PORT TOWNSEND — Bring them your tired, your broken, your unwanted appliances yearning to be recycled.
But not the refrigerator.
On the Saturday of Earth Day weekend, April 19, empty trucks will arrive at the Port Townsend Boat Haven for the first E-Waste Round-Up in Jefferson County.
And if the response is anything like it was to the roundup held in Port Angeles, the trucks will not leave empty.
“It was huge,” Pete Keller said. “We weren’t prepared. We had four trailer loads of materials, and weren’t out of there until 10 p.m.”
Keller works for Total Reclaim, a Seattle environmental services company that is teaming with Beyond Waste, a Local 20/20 action group, to hold an e-waste roundup in Port Townsend during Earth Day weekend.
The goal: to get old computers, broken televisions and outdated telephones out of the closet and into the right hands.
“We knock them down, tear the plastics out and separate the components down to the glass,” Keller said.
Throughout the year, local residents can take unwanted electronics to Jefferson County’s transfer station, which charges a comparable fee to recycle them.
Organizers of the roundup hope to nudge people into parting with their old computers and televisions.
It’s a matter of convenience and also a good way to celebrate Earth Day, said Val Johnstone, a member of Beyond Waste and a Port Townsend Earth Day organizer.
“It’s garbage in, product out,” Johnstone said.
As a Total Reclaim representative, Keller oversees five or six e-waste roundups a weekend.
He has 70 of them scheduled between now and the end of summer.
For the Port Townsend event, he’s bringing in two 48-foot tractor trailers and a crew of six, who can offload two or three cars at a time — unload, pack and load items from 1,000 cars a day.
“We can really move through them fast,” he said.
Each roundup pulls in 20 to 30 wood-console televisions, Keller said, part of the total 1,200 to 1,500 televisions Total Reclaim receives each day.
Of the monitors, 80 percent are in working condition, he says.
“Everyone is going to flat screens,” he said. “Nobody wants them.”
Business are also welcome to bring their outdated electronics, Keller said, although the company is unable to handle large items such as copy machines.
But home-sized copy and fax machines are OK, Keller said.
“They will be recycled, as opposed to a lot of stuff ending up in landfills.”
Said Al Cairns, solid waste coordinator of the Jefferson County Public Works department, “Somebody pays for waste.

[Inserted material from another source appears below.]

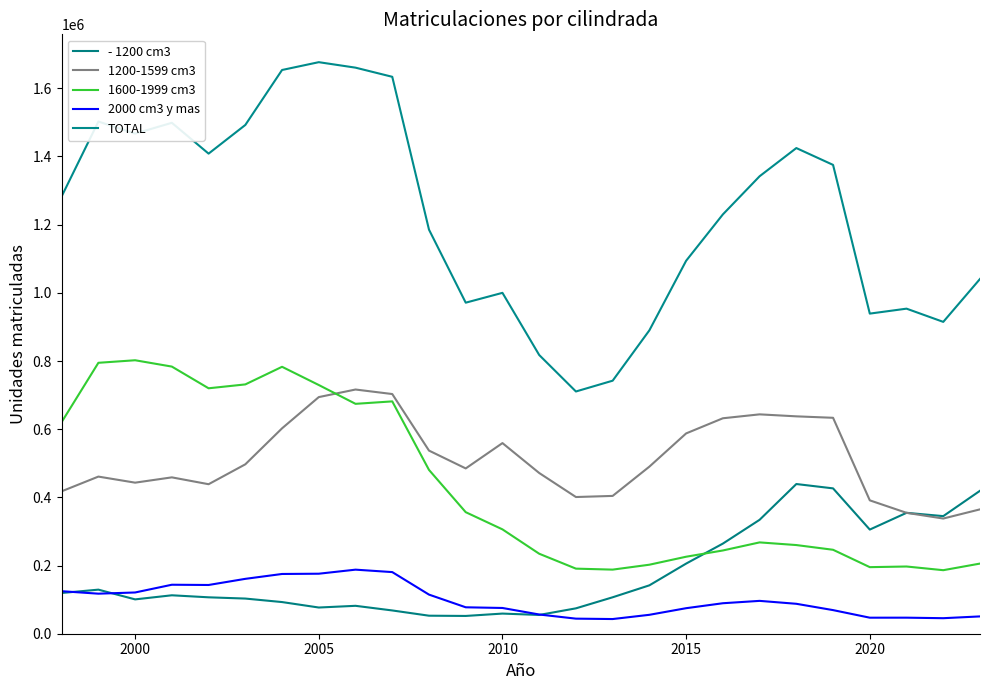

What is the lowest value of the 1200-1599 cm3 series?

337915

“These recycling events help by allowing the county to put the money into something else.”
Residents are also encouraged to go through basements, garages and storage sheds and gather up old cans of paint and household chemicals to take to the county’s Household Hazardous Waste Facility.
It’s also located in the Port Townsend Boat Haven, and will be open from 10 a.m. to 4:30 p.m. on April 19.
And who takes the old refrigerator?
“Ed Neet out at Peninsula Recycling on Discovery Road does that,” Cairns said.
THE FIRST E-WASTE Roundup in Jefferson County will be Saturday, April 19, from 10 a.m. to 3 p.m. in the Port Townsend Boat Haven.
Fees will be charged per item: $30 for large items such as console televisions, $10 for microwaves, portable TVs and computer monitors, $3 for telephones, no charge for computer keyboards or mice. No credit cards or checks will be accepted.
Only electronic appliances will be accepted. Washers, dryers or refrigerators will be turned away.
The E-Waste Roundup is sponsored by Beyond Waste, an action group of Local 20/20.